*Task requirements*. Write out the items below without any change, from their first line through the line that contains "genus: Homopholis", and nothing more.
--- BEGIN Available data ---
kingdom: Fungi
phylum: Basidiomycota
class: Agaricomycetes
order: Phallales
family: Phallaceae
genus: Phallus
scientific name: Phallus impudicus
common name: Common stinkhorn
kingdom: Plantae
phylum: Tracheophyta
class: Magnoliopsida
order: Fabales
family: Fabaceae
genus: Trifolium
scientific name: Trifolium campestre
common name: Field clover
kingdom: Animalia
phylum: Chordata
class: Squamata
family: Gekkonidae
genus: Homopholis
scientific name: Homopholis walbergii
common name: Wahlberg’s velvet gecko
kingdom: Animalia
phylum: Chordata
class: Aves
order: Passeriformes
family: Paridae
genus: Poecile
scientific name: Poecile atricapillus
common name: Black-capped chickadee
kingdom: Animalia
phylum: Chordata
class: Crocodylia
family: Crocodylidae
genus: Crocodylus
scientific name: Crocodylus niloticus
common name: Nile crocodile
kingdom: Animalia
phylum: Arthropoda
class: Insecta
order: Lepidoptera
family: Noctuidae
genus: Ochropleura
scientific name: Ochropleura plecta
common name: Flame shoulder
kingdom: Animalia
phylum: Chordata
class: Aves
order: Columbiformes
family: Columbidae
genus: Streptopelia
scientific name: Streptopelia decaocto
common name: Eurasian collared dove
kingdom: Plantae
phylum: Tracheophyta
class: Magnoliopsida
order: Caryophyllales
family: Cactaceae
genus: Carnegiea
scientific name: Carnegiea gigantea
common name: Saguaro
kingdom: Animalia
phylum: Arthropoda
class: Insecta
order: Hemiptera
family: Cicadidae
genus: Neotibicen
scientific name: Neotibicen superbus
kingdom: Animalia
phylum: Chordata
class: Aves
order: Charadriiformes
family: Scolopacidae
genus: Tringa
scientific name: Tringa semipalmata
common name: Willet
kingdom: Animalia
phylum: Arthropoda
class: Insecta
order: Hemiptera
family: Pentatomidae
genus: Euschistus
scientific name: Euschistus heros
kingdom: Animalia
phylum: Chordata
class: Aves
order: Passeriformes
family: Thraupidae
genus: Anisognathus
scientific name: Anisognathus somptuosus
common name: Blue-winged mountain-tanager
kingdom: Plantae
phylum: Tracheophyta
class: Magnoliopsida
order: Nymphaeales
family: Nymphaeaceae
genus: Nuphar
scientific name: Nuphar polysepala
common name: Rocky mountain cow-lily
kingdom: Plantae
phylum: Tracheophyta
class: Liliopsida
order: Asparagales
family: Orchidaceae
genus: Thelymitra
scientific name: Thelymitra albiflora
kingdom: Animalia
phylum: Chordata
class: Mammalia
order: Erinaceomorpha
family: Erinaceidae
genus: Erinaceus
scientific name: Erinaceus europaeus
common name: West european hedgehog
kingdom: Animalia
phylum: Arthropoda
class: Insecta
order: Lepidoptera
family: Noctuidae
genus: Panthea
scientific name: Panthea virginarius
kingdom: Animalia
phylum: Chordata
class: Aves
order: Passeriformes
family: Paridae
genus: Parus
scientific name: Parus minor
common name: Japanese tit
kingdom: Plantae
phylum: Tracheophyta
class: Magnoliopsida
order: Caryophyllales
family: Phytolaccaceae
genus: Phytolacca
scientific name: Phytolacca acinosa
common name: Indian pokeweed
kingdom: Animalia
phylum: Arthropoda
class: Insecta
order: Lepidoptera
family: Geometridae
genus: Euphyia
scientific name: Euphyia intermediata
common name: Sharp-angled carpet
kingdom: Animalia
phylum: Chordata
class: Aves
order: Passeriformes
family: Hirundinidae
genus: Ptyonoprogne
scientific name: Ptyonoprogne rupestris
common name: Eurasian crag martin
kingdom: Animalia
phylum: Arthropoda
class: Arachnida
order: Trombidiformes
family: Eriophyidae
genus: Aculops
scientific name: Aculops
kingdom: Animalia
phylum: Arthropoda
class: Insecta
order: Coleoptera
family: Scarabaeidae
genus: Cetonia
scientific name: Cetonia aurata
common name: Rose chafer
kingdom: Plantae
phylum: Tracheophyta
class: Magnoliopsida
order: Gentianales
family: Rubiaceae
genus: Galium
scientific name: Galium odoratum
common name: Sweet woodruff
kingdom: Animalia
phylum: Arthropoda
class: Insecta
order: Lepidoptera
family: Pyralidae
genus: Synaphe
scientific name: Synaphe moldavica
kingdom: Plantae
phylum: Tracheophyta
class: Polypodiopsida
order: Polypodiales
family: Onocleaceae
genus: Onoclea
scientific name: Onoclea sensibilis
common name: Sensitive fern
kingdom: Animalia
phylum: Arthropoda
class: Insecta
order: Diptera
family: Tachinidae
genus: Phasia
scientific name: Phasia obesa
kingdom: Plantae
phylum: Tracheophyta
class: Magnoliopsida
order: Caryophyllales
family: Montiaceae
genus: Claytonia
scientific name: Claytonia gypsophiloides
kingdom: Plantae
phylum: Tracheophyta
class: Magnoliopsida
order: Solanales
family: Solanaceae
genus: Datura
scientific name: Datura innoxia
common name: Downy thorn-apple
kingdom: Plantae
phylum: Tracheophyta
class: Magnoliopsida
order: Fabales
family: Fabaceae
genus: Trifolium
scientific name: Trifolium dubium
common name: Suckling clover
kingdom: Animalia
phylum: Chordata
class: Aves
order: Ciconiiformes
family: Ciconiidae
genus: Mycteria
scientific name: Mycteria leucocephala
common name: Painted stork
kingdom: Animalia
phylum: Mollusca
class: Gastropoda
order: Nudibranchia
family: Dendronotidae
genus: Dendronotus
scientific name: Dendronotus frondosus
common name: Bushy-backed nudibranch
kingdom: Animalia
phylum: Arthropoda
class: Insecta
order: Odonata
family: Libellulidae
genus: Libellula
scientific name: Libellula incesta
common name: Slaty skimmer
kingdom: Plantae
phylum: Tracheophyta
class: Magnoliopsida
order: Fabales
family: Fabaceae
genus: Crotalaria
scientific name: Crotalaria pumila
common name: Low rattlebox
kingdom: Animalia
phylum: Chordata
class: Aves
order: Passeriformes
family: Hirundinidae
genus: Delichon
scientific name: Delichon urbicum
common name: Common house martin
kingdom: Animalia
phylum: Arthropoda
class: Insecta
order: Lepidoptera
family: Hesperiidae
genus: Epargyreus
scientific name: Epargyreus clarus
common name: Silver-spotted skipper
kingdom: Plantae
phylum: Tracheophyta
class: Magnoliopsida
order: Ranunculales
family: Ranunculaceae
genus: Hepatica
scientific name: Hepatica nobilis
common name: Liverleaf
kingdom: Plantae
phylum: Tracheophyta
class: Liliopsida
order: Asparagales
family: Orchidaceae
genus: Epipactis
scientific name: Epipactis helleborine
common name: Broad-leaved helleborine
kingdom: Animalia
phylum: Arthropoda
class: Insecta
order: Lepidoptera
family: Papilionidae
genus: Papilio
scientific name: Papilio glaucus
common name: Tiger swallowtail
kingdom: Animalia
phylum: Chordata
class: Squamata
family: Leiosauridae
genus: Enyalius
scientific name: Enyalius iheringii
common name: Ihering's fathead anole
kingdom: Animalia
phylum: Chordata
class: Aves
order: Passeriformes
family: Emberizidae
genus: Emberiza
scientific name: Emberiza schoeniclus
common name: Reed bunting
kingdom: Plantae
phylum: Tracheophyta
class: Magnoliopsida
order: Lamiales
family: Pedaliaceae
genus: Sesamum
--- END Available data ---
*Full solution*.
kingdom: Fungi
phylum: Basidiomycota
class: Agaricomycetes
order: Phallales
family: Phallaceae
genus: Phallus
scientific name: Phallus impudicus
common name: Common stinkhorn
kingdom: Plantae
phylum: Tracheophyta
class: Magnoliopsida
order: Fabales
family: Fabaceae
genus: Trifolium
scientific name: Trifolium campestre
common name: Field clover
kingdom: Animalia
phylum: Chordata
class: Squamata
family: Gekkonidae
genus: Homopholis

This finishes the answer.